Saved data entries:

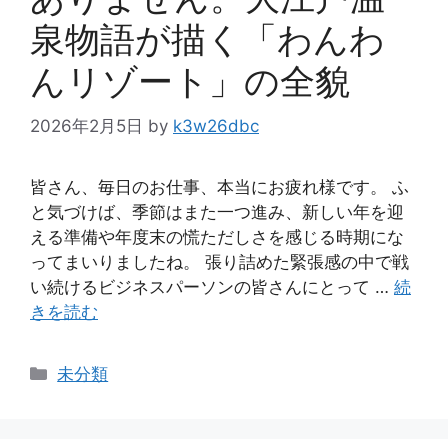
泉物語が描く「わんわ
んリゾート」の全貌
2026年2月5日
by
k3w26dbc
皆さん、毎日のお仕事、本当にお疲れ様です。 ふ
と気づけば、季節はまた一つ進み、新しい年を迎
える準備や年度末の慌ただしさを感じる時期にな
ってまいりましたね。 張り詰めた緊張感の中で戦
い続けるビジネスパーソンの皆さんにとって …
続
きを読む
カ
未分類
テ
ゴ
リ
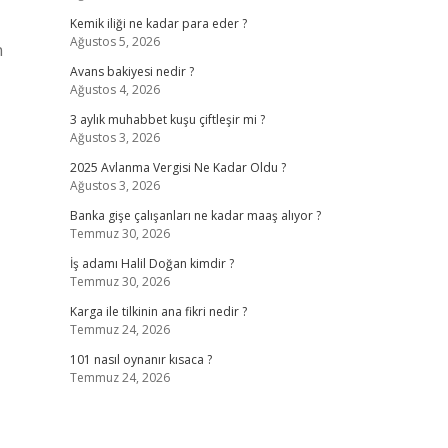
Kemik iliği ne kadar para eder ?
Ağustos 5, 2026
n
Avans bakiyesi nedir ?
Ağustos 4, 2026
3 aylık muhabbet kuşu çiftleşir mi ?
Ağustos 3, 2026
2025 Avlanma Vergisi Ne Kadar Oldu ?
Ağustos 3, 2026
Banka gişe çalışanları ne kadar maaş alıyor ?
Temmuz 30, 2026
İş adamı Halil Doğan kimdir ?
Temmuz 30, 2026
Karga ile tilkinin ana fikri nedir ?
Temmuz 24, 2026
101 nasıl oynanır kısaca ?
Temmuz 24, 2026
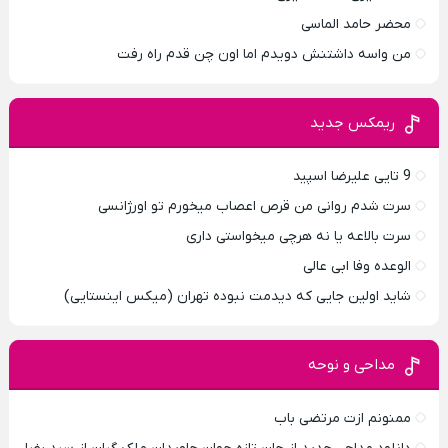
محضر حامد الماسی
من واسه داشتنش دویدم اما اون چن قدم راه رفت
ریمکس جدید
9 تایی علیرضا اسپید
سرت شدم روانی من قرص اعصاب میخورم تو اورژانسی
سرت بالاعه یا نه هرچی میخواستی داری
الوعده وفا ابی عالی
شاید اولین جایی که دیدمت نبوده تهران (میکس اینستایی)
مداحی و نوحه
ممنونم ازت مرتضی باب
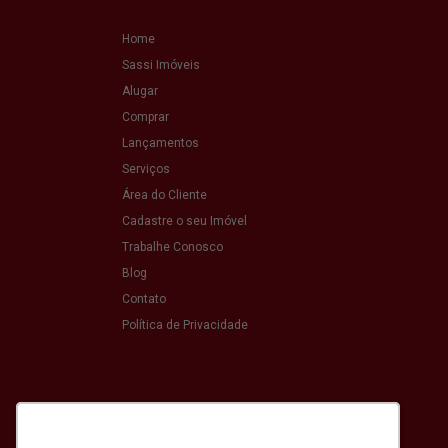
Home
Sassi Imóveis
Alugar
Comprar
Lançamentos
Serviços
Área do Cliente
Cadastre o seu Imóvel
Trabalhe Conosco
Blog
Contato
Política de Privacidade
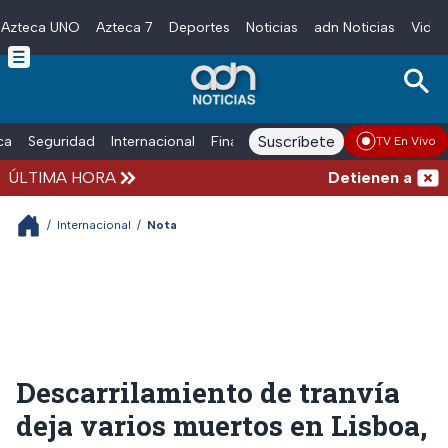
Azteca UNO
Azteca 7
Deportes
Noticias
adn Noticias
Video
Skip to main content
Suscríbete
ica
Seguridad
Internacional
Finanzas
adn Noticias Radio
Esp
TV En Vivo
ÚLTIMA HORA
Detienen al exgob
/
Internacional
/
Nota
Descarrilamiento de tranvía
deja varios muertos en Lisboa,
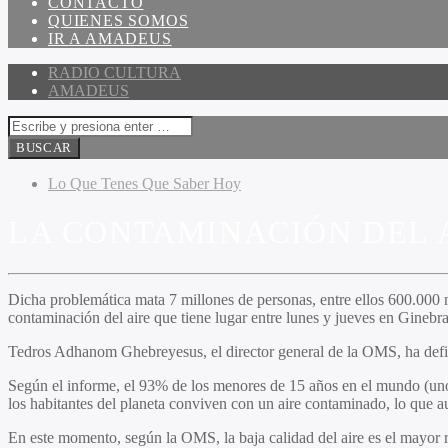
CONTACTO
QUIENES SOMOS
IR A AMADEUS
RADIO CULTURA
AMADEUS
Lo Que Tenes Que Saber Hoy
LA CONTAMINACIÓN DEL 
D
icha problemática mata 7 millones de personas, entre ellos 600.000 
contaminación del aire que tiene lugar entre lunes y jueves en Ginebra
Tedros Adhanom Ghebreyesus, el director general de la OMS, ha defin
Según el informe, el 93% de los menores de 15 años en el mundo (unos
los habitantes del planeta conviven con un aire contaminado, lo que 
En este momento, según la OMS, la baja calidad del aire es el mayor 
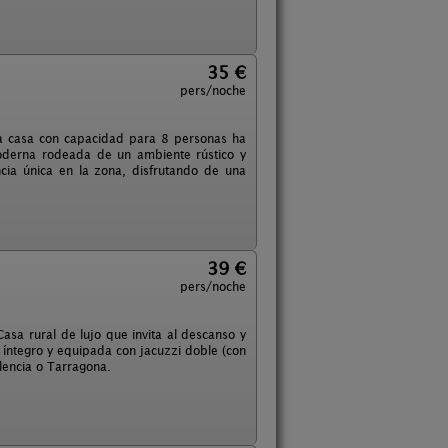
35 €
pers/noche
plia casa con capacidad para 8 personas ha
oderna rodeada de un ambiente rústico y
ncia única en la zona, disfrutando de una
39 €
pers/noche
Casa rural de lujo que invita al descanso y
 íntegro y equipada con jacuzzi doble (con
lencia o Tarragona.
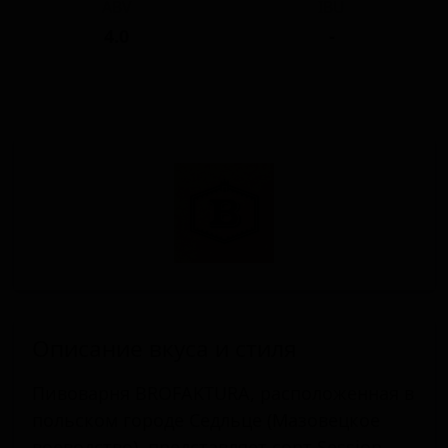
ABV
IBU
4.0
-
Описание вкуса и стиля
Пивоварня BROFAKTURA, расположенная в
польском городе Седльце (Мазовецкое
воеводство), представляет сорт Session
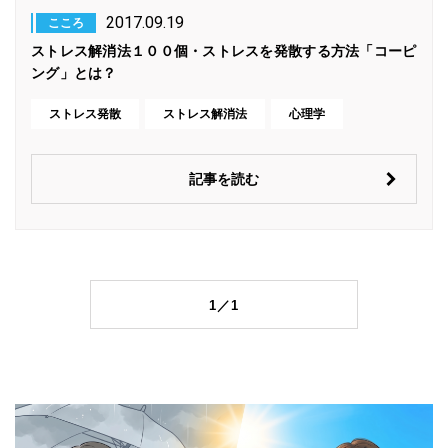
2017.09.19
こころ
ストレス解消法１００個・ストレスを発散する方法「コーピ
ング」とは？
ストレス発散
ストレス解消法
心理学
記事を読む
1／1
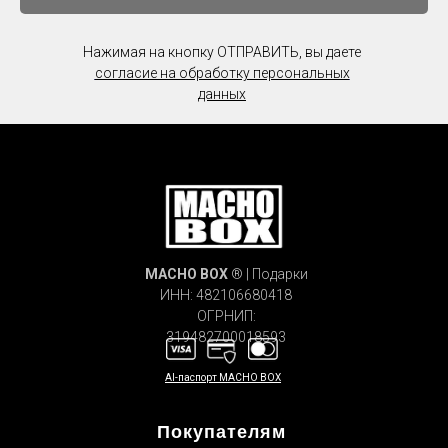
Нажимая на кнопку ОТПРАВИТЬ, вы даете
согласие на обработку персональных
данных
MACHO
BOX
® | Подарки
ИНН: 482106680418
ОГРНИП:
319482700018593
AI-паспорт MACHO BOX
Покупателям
...
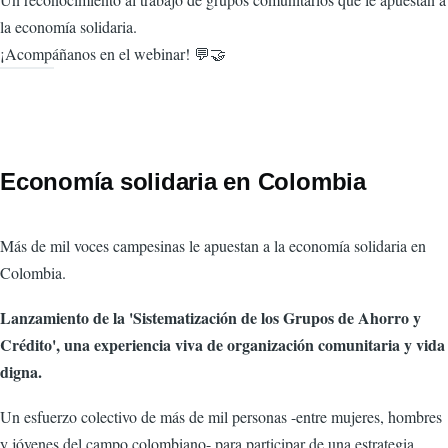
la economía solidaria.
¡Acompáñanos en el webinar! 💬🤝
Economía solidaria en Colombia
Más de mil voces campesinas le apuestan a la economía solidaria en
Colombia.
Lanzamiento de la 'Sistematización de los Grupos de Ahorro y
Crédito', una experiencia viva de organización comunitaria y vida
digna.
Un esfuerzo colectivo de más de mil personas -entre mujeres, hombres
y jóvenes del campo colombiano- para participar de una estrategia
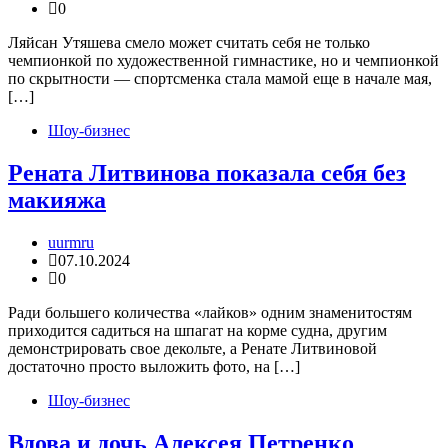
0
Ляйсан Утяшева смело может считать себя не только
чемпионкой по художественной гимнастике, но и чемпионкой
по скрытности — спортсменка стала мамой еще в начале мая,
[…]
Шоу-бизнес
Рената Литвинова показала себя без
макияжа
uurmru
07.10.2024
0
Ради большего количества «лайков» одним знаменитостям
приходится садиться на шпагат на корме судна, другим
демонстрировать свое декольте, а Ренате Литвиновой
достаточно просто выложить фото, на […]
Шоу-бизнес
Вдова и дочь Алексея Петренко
==
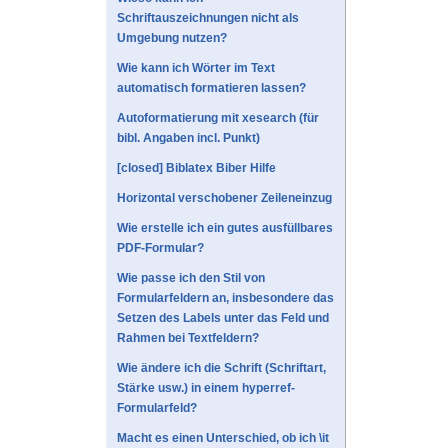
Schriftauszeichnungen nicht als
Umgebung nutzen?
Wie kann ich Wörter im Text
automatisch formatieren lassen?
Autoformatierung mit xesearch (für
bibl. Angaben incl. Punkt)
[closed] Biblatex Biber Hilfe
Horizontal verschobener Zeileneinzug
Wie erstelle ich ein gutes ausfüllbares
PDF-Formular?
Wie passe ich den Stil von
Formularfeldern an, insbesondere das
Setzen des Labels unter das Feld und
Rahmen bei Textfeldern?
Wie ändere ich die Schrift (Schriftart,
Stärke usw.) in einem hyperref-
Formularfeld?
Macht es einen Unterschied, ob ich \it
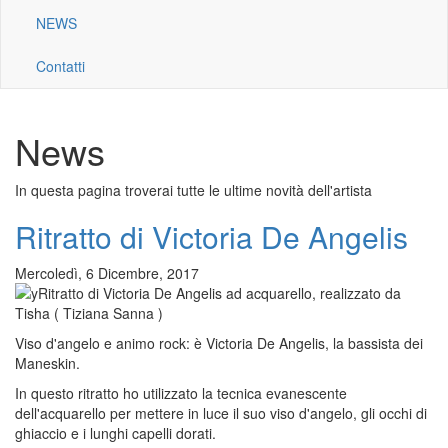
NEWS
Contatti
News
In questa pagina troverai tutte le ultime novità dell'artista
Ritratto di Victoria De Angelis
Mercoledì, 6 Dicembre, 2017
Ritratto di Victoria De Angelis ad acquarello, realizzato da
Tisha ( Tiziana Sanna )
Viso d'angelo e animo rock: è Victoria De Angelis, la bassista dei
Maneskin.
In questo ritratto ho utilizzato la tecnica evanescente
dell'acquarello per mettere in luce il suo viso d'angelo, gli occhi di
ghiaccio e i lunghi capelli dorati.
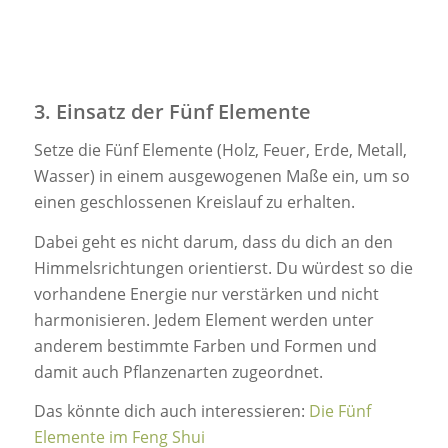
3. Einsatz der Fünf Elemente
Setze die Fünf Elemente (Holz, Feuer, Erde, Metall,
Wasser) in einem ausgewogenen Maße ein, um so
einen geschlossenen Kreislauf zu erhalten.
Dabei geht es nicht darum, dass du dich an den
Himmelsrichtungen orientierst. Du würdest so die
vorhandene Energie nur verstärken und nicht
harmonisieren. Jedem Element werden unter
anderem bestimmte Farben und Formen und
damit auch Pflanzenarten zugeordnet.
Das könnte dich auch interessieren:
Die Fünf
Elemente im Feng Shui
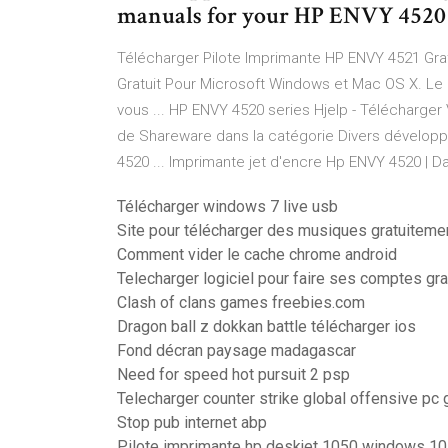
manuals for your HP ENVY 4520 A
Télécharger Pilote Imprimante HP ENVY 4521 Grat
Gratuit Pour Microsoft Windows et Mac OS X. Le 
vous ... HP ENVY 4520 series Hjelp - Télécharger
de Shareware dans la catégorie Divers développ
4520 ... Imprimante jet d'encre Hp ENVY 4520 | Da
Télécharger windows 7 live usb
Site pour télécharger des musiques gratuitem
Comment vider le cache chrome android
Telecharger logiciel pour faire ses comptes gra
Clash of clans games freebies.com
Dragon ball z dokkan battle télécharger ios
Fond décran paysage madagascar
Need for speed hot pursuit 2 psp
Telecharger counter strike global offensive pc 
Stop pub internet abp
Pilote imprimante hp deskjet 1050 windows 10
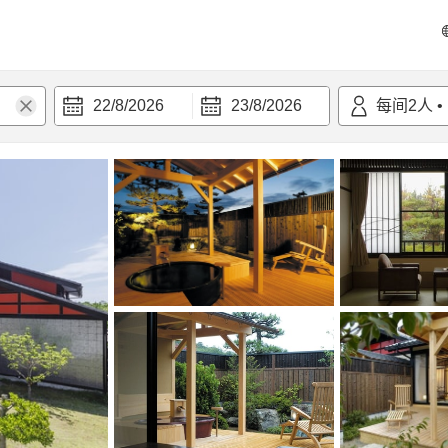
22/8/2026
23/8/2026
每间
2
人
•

WHAT YOU NEED TO DO:
Pull out every line of the data above that contains the word "себя", and copy each one unchanged.

COMPLETED EXERCISE:
Ляйсан Утяшева смело может считать себя не только
Рената Литвинова показала себя без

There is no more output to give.